-- Task directions --
Reproduce every line of the records below, substituting "pest management" for each occurrence of "pest control" and leaving all other text as it stands.

-- Records for processing --
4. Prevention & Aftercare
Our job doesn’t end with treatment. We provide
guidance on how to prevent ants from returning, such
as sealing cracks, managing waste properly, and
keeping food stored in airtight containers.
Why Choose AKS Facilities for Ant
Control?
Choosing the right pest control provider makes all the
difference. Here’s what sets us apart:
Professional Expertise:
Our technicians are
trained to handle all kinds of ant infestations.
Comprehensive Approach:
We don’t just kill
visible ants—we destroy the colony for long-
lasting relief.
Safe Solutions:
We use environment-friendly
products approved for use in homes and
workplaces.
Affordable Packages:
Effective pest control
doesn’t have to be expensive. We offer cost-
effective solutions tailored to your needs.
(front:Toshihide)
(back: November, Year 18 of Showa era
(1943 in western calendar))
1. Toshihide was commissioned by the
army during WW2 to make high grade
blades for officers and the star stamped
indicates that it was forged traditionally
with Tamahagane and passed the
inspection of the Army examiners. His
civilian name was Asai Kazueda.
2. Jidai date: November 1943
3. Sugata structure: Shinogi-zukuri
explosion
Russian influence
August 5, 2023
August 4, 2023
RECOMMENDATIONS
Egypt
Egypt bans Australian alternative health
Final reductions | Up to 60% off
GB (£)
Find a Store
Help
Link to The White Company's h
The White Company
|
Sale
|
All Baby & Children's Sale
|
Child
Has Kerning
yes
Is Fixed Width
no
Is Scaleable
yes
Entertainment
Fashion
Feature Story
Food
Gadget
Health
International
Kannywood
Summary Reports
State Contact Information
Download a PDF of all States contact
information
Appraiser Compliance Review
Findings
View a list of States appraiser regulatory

-- Response area --
4. Prevention & Aftercare
Our job doesn’t end with treatment. We provide
guidance on how to prevent ants from returning, such
as sealing cracks, managing waste properly, and
keeping food stored in airtight containers.
Why Choose AKS Facilities for Ant
Control?
Choosing the right pest management provider makes all the
difference. Here’s what sets us apart:
Professional Expertise:
Our technicians are
trained to handle all kinds of ant infestations.
Comprehensive Approach:
We don’t just kill
visible ants—we destroy the colony for long-
lasting relief.
Safe Solutions:
We use environment-friendly
products approved for use in homes and
workplaces.
Affordable Packages:
Effective pest management
doesn’t have to be expensive. We offer cost-
effective solutions tailored to your needs.
(front:Toshihide)
(back: November, Year 18 of Showa era
(1943 in western calendar))
1. Toshihide was commissioned by the
army during WW2 to make high grade
blades for officers and the star stamped
indicates that it was forged traditionally
with Tamahagane and passed the
inspection of the Army examiners. His
civilian name was Asai Kazueda.
2. Jidai date: November 1943
3. Sugata structure: Shinogi-zukuri
explosion
Russian influence
August 5, 2023
August 4, 2023
RECOMMENDATIONS
Egypt
Egypt bans Australian alternative health
Final reductions | Up to 60% off
GB (£)
Find a Store
Help
Link to The White Company's h
The White Company
|
Sale
|
All Baby & Children's Sale
|
Child
Has Kerning
yes
Is Fixed Width
no
Is Scaleable
yes
Entertainment
Fashion
Feature Story
Food
Gadget
Health
International
Kannywood
Summary Reports
State Contact Information
Download a PDF of all States contact
information
Appraiser Compliance Review
Findings
View a list of States appraiser regulatory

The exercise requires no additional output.